Gastronomia
Il ruolo dell'idrossitirosolo e dei suoi derivati sull'olio extravergine di oliva in frittura
Quanto tempo le proprietà sensoriali dell'olio di oliva ricco di composti fenolici in frittura a diverse condizioni rimangono stabili? L maggior parte dei campioni di extravergine sono stabili sotto frittura a 170 gradi per 3 ore
08 gennaio 2025 | 11:00 | Ernesto Vania
La frittura profonda (D-F) è una delle procedure culinarie più diffuse al mondo, sia per scopi di preparazione alimentare industriale che per uso domestico. Durante la frittura, i prodotti alimentari sono immersi in olio riscaldato a 150-190 gradi. In presenza di ossigeno, si verificano numerose reazioni complesse, ad esempio idrolisi, ossidazione e polimerizzazione. D'altra parte, i cambiamenti negli attributi chimici, funzionali e sensoriali (che sono associati a composti fenolici minori e lipofili e sostanze organiche volali) di olio extravergine di oliva possono verificarsi durante la frittura, principalmente a causa dei processi ossidativi indotti dall'elevato processo termico. Queste reazioni ossidative dannose colpiscono i trigliceridi, i composti volatili e il contenuto di polifenoli, di conseguenza precedendo le modifiche nelle caratteristiche sensoriali, compreso il deterioramento delle note fresche e l’inizio dei difetti e la limitazione della shelf-life dell'olio, che è spesso declassata alla categoria dell’olio d’oliva inferiore.
In questo contesto, alcune domande sono ancora senza risposta: quanto tempo le proprietà sensoriali degli oli ricchi di composti fenolici (-650 mg/kg) in frittura a diverse condizioni rimangono stabili? Quali sono i principali marcatori sensoriali negli extravergini ricchi di bio-fenolo ricchi di bio-fenolo naturali sotto la migliore lavorazione termica?
Non sono disponibili relazioni in letteratura per quanto riguarda le analisi sensoriali dell'olio extravergine di oliva sotto frittura e/o con o senza estratto di olive aggiunto (OFE).
Uno studio ha utilizzato extravergine funzionale integrandolo con OFE ricco di idrossitirosolo come fonte di composti fenolici naturali.
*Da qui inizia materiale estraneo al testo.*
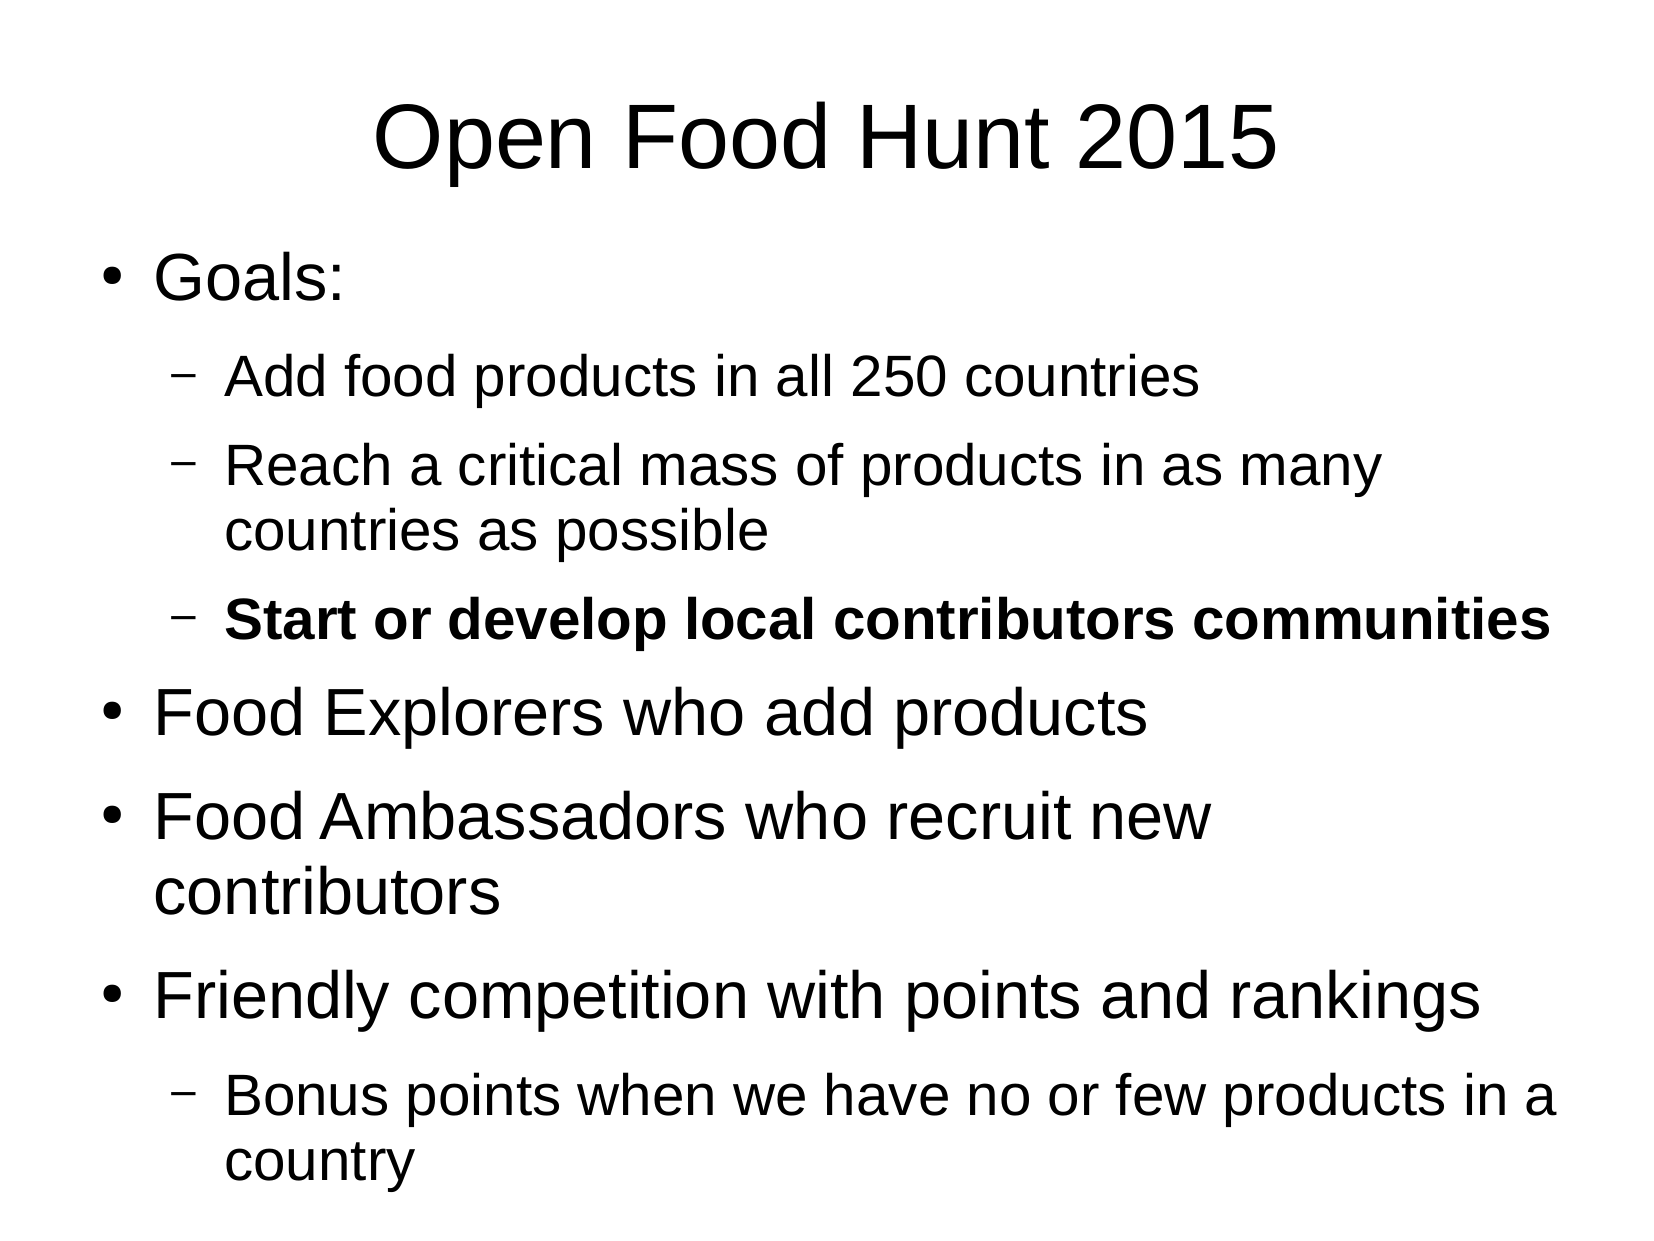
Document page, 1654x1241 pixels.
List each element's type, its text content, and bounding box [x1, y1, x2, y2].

list Goals: Add food products in all 250 countries Reach a critical mass of products in as many countries as possible Start or develop local contributors communities Food Explorers who add products Food Ambassadors who recruit new contributors Friendly competition with points and rankings Bonus points when we have no or few products in a country [82, 240, 1571, 1241]
title Open Food Hunt 2015 [82, 49, 1571, 226]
È stato condotto anche un confronto tra diverse varietà di extravergine con olio di sansa di oliva, olio d'oliva, olio di girasole.
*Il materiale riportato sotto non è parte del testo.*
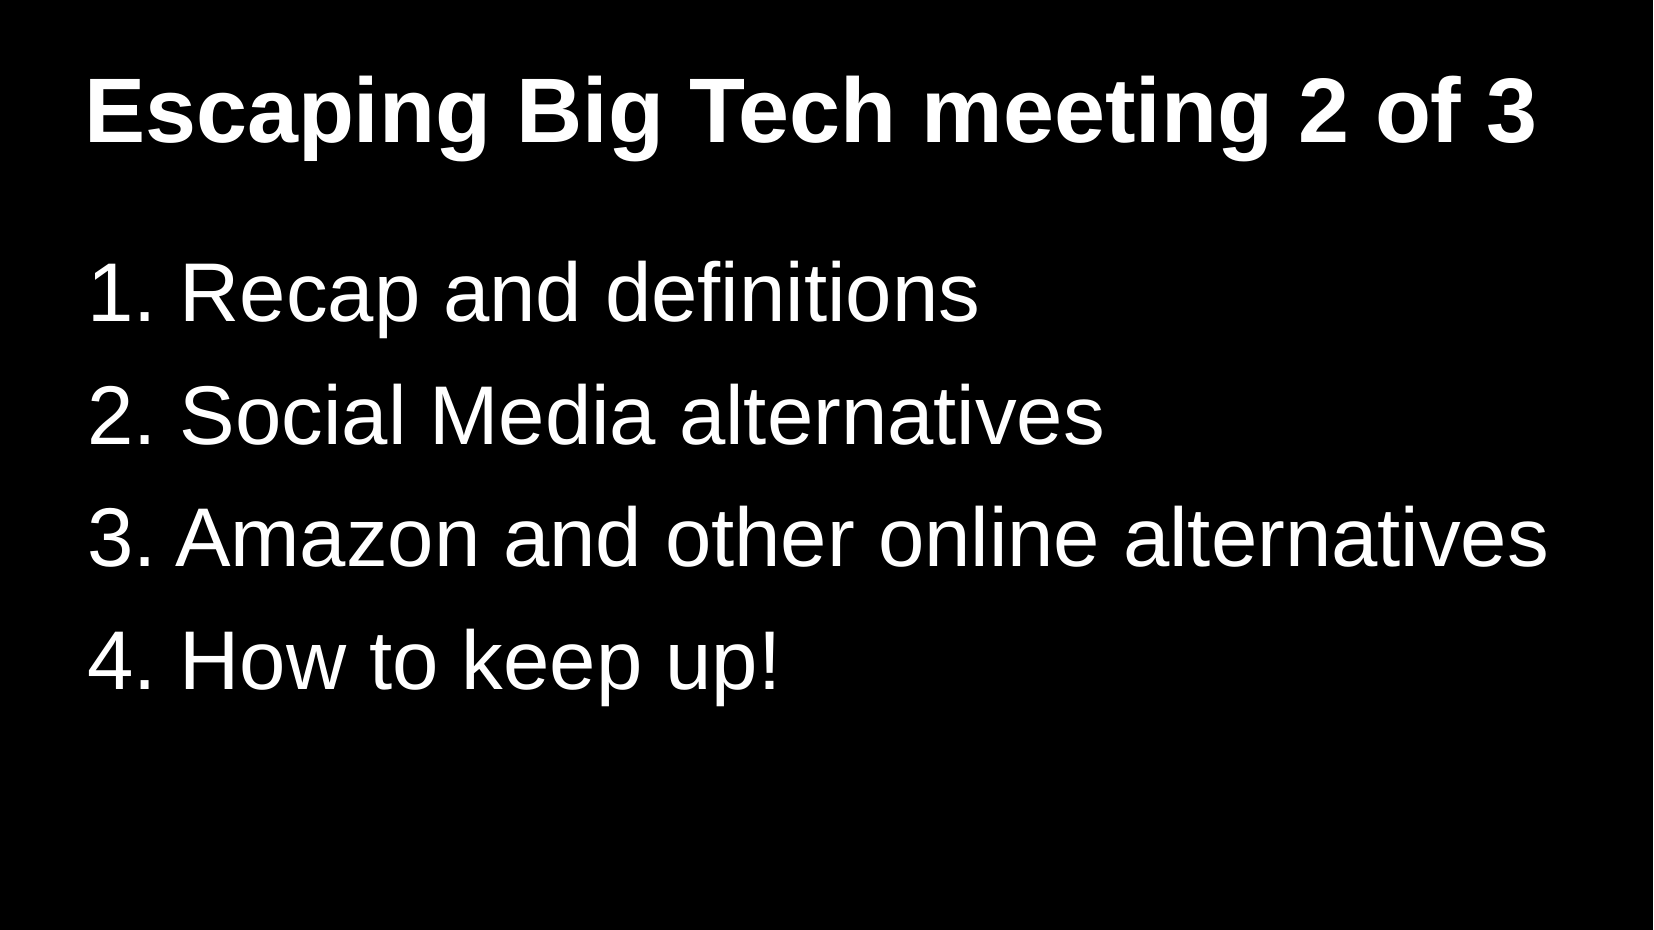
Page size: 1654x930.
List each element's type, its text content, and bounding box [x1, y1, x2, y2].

Un panel esperto ha valutato gli attributi sensoriali di nove varietà di extravergine, olio di oliva 0,4 gradi (olio vergine di oliva miscelato (VOO) con olio d'oliva raffinato (ROO)), olio di sansa di oliva e olio d'oliva con un grado di acidità rispetto a due tipi di olio di girasole, eseguito utilizzando un processo di frittura profonda (D-F) con numerose variabili, cioè, tempo di frittura, temperatura di polifenolo.
L'olio extravergine di oliva in frittura: le caratteristich sensoriali
I risultati hanno mostrato che la maggior parte dei campioni di extravergine erano stabili sotto frittura a 170 gradi per 3 ore, con polifenoli aggiunti (650 mg/kg). Inoltre, a questi migliori valori, i risultati hanno dichiarato che gli oli Arbequina, Picual, Royuella, Hojiblanca, Arbosana e Manzanilla hanno punteggi a bassa ercicursità con valori di 0, 1,7, 1,8, 2.3, 3.1 e 3.7, e attributi sensoriali stabili / più alti positivi, cioè proprietà fruttate, amare e pungenti.
Inoltre, tra i 19 descrittori sensoriali testati, solo 8 descrittori – vale a dire, morchia, vinoso/inacetito, legno bagnato, rancido, fruttato, amaro e pungente – sono stati sviluppati con successo per consentire la caratterizzazione della qualità sensoriale di varie categorie di olio d’oliva sotto frittura.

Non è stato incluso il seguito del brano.